INSTRUCTIONS FOR THE TASK
Taking the entries below from the top, restate each line exactly and end with the line containing "IHC photomicrograph of".

RECORD EXTRACTS

★ ★ ★ ★ ★

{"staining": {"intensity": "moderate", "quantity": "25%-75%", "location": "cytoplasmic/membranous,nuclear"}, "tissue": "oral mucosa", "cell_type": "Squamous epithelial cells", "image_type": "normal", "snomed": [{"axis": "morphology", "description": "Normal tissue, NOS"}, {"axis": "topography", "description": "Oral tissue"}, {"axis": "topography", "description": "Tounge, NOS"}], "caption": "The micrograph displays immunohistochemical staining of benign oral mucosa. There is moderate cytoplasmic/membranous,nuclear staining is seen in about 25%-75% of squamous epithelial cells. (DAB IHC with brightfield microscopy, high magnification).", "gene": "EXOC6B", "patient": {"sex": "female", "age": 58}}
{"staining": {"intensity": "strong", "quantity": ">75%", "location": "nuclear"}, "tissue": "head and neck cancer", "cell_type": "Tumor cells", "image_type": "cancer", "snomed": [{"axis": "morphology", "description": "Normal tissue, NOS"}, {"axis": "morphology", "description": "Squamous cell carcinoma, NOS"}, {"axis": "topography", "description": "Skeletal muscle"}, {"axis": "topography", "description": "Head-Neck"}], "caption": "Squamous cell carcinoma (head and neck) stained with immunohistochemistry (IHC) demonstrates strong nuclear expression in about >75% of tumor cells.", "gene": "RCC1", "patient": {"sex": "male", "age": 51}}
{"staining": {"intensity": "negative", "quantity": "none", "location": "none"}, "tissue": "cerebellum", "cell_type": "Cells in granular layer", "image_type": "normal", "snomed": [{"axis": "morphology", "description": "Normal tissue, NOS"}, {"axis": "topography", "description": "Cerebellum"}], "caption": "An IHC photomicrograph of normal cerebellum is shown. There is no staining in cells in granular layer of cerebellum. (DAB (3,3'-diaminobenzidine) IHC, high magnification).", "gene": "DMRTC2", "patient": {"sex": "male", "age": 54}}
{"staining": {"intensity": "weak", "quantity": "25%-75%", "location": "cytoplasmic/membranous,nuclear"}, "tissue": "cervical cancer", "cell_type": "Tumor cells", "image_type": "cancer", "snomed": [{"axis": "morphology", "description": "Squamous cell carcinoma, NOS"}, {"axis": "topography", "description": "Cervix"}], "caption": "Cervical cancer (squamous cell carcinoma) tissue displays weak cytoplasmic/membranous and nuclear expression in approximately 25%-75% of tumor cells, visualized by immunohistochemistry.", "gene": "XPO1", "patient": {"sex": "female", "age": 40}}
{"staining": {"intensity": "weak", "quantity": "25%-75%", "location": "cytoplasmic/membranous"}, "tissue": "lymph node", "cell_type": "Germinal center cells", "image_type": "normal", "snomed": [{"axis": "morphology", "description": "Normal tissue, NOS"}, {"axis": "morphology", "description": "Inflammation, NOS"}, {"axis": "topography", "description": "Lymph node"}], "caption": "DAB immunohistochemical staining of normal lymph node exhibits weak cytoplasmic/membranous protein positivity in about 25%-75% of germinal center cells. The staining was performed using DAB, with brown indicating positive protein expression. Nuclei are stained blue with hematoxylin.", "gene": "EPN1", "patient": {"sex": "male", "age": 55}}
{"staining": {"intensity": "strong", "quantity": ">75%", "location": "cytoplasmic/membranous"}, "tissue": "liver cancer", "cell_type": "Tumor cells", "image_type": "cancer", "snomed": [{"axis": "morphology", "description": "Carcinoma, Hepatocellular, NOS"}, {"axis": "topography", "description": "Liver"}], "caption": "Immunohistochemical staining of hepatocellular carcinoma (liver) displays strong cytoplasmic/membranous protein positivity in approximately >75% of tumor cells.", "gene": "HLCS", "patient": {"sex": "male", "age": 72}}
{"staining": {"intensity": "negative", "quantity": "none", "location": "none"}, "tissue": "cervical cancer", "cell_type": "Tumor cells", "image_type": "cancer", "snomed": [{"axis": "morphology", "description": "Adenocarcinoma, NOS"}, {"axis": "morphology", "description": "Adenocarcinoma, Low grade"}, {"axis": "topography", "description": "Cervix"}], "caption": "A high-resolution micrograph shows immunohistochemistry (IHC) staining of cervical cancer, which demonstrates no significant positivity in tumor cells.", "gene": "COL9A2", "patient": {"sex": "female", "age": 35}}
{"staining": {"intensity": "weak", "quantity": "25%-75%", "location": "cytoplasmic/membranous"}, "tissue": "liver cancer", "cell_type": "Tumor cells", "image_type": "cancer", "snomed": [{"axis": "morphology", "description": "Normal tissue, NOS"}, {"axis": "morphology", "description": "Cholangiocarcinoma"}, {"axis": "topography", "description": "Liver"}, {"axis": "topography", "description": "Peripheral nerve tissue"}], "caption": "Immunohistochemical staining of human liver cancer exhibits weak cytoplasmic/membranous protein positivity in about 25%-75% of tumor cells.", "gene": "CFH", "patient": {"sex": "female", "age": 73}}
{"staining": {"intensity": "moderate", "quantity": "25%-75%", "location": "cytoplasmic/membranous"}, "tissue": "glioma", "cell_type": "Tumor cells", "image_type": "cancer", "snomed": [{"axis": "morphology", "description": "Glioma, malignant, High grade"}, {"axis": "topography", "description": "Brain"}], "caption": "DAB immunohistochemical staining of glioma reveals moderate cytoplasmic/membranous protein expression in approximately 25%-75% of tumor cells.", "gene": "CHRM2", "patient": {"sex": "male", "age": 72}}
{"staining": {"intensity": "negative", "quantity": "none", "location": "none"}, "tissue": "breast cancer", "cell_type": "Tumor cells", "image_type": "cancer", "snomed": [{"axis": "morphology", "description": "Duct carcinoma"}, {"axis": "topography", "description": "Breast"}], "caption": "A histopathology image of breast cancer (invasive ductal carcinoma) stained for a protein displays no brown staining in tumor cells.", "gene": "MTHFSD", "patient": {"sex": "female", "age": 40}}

★ ★ ★ ★ ★

RESULT
{"staining": {"intensity": "moderate", "quantity": "25%-75%", "location": "cytoplasmic/membranous,nuclear"}, "tissue": "oral mucosa", "cell_type": "Squamous epithelial cells", "image_type": "normal", "snomed": [{"axis": "morphology", "description": "Normal tissue, NOS"}, {"axis": "topography", "description": "Oral tissue"}, {"axis": "topography", "description": "Tounge, NOS"}], "caption": "The micrograph displays immunohistochemical staining of benign oral mucosa. There is moderate cytoplasmic/membranous,nuclear staining is seen in about 25%-75% of squamous epithelial cells. (DAB IHC with brightfield microscopy, high magnification).", "gene": "EXOC6B", "patient": {"sex": "female", "age": 58}}
{"staining": {"intensity": "strong", "quantity": ">75%", "location": "nuclear"}, "tissue": "head and neck cancer", "cell_type": "Tumor cells", "image_type": "cancer", "snomed": [{"axis": "morphology", "description": "Normal tissue, NOS"}, {"axis": "morphology", "description": "Squamous cell carcinoma, NOS"}, {"axis": "topography", "description": "Skeletal muscle"}, {"axis": "topography", "description": "Head-Neck"}], "caption": "Squamous cell carcinoma (head and neck) stained with immunohistochemistry (IHC) demonstrates strong nuclear expression in about >75% of tumor cells.", "gene": "RCC1", "patient": {"sex": "male", "age": 51}}
{"staining": {"intensity": "negative", "quantity": "none", "location": "none"}, "tissue": "cerebellum", "cell_type": "Cells in granular layer", "image_type": "normal", "snomed": [{"axis": "morphology", "description": "Normal tissue, NOS"}, {"axis": "topography", "description": "Cerebellum"}], "caption": "An IHC photomicrograph of normal cerebellum is shown. There is no staining in cells in granular layer of cerebellum. (DAB (3,3'-diaminobenzidine) IHC, high magnification).", "gene": "DMRTC2", "patient": {"sex": "male", "age": 54}}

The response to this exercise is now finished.